И вдруг Марк Твен изменился, усталость как рукой сняло. Он вскочил с кресла, на лице у него заиграла прекрасная улыбка, и он снова стал тем красивым и элегантным господином, который два часа назад появился за кафедрой. Он с состраданием посмотрел на меня и даже погладил по голове. Потом заговорил с дядей, надел очки, что-то быстро написал и отдал ему записку. Вынув из бумажника целую пачку зеленых банкнот, протянул ему, но тот не захотел брать, и Марк Твен силой засунул их ему в карман.
Таким было мое знакомство с великим писателем. Через три дня мы с дядей сели на океанский пароход и отправились в Нью-Йорк. Там дядя нашел доктора, адрес которого ему дал Марк Твен, и он без очереди принял нас. Вы бы видели, какой у него кабинет! Целый дворец, ей богу! Кругом всевозможные аппараты, приборы. С ума сойти! Доктор был старый и очень любезный. Он внимательно осмотрел меня, ощупывая так осторожно, словно я стеклянный и он боялся меня разбить, рассматривал в лупы и микроскопы, потом посадил в какие-то аппараты, долго беседовал с дядей и заставил его подписать какую-то бумагу. Потом мы поднялись по бесконечно длинной лестнице на самый верхний этаж здания, которые там называют небоскребами (и действительно, его крыша упиралась прямо в небо), и тут меня втолкнули в какую-то тесную темную комнатку и захлопнули дверь. Через мгновение комнатка дрогнула и стремглав понеслась вниз. От страха я закричал, но это было не обычное мычание, а нечто подобное давно забытому «Ой-ой-ой, мамочка!» Несмотря на панический ужас, я все равно понял, что кричу именно эти слова.

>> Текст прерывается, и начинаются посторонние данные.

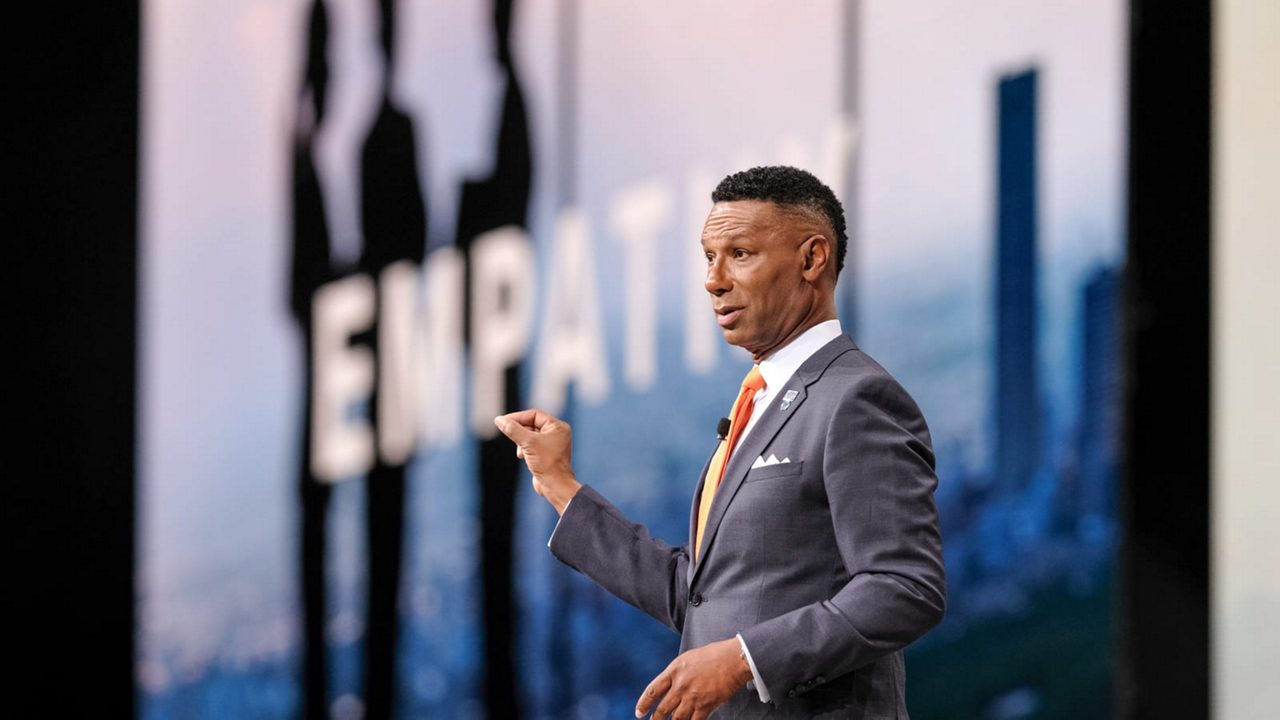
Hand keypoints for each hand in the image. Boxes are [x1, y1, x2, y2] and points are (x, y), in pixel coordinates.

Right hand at [494, 409, 580, 513]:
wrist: (555, 486)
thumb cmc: (546, 463)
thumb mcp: (527, 443)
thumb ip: (513, 430)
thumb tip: (499, 420)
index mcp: (557, 426)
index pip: (534, 414)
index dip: (517, 417)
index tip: (503, 422)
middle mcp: (557, 433)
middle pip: (532, 423)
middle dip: (519, 430)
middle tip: (507, 433)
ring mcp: (552, 443)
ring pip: (531, 434)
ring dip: (521, 440)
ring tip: (519, 451)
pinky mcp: (547, 453)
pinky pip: (532, 444)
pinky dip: (524, 448)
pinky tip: (521, 455)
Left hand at [635, 638, 752, 718]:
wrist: (733, 659)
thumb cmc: (714, 655)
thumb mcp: (688, 659)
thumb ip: (677, 673)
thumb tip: (670, 685)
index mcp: (674, 670)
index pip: (653, 691)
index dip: (643, 704)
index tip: (639, 713)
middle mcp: (680, 685)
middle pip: (662, 709)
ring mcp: (693, 697)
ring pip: (676, 719)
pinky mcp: (706, 705)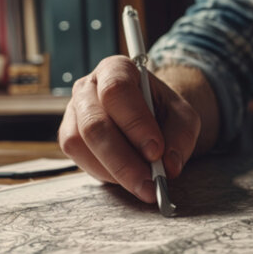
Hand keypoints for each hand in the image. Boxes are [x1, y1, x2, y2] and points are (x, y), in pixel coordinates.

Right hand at [58, 56, 201, 202]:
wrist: (150, 117)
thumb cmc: (163, 111)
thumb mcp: (183, 117)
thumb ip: (181, 137)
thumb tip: (169, 165)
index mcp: (117, 69)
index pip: (117, 90)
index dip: (135, 123)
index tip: (155, 150)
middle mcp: (88, 87)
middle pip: (95, 123)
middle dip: (124, 160)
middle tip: (150, 183)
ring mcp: (74, 111)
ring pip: (81, 144)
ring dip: (115, 171)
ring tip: (143, 183)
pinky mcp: (69, 137)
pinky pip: (78, 159)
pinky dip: (104, 174)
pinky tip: (126, 178)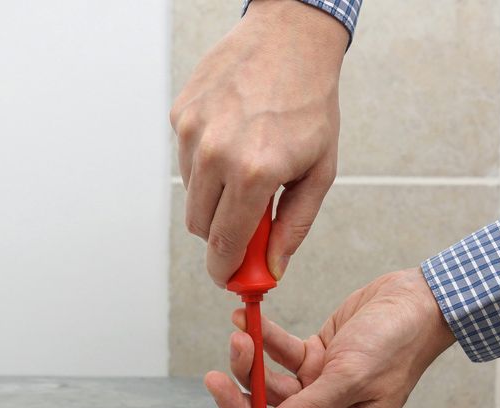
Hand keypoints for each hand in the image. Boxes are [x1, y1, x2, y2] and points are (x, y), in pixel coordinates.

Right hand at [170, 0, 347, 285]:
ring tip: (245, 164)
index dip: (224, 269)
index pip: (223, 243)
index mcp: (254, 172)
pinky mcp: (180, 116)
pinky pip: (185, 161)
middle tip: (246, 222)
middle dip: (220, 233)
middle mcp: (216, 153)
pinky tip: (231, 138)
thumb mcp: (319, 171)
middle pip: (199, 226)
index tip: (228, 276)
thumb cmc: (309, 102)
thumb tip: (272, 267)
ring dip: (213, 195)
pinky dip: (205, 163)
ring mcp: (193, 132)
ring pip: (191, 195)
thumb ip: (293, 226)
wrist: (290, 40)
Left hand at [205, 268, 455, 407]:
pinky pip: (277, 355)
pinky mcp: (313, 360)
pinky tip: (245, 324)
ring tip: (241, 340)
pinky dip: (261, 341)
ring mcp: (317, 388)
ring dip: (249, 365)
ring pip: (267, 386)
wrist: (417, 301)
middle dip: (240, 402)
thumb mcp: (351, 380)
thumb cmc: (400, 344)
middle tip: (218, 381)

Наконец темная комнатка остановилась, и меня почти бездыханного вызволили оттуда. Чтобы я пришел в себя, мне влепили две крепкие пощечины и — о чудо! — ко мне снова вернулся драгоценный дар слова.

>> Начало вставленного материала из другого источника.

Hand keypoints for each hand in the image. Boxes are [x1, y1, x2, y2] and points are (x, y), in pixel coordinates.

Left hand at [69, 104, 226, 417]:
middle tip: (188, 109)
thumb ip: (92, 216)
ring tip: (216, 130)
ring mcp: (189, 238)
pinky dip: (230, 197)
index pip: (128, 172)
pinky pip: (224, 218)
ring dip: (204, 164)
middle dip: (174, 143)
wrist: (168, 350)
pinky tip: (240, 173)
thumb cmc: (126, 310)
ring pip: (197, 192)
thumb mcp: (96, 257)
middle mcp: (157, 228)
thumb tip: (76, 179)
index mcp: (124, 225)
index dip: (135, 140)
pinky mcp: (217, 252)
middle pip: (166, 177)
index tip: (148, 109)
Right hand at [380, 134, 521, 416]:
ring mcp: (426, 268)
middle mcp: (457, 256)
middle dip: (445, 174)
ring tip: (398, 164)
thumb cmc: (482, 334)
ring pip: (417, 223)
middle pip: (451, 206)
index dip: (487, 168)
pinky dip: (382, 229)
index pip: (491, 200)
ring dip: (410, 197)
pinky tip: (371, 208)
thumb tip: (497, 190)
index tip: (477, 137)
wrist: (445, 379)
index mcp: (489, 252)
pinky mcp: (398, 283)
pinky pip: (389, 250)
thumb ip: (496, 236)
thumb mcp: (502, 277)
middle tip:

Уже на пароходе, когда мы возвращались домой, дядя мне все объяснил. Когда мы с ним вошли к Марку Твену, тот возмущенно спросил обо мне, что это за бесчувственный осел, на которого он потратил весь запас юмора, а тот ни разу даже не улыбнулся. Дядя объяснил, в чем дело: «Что он осел, это верно, но ему это простительно, потому что в детстве он упал с груши и это имело такие непредвиденные последствия». Тогда Марк Твен расчувствовался до слез, дал адрес своего друга, известного нью-йоркского невропатолога, а также деньги на дорогу и на лечение.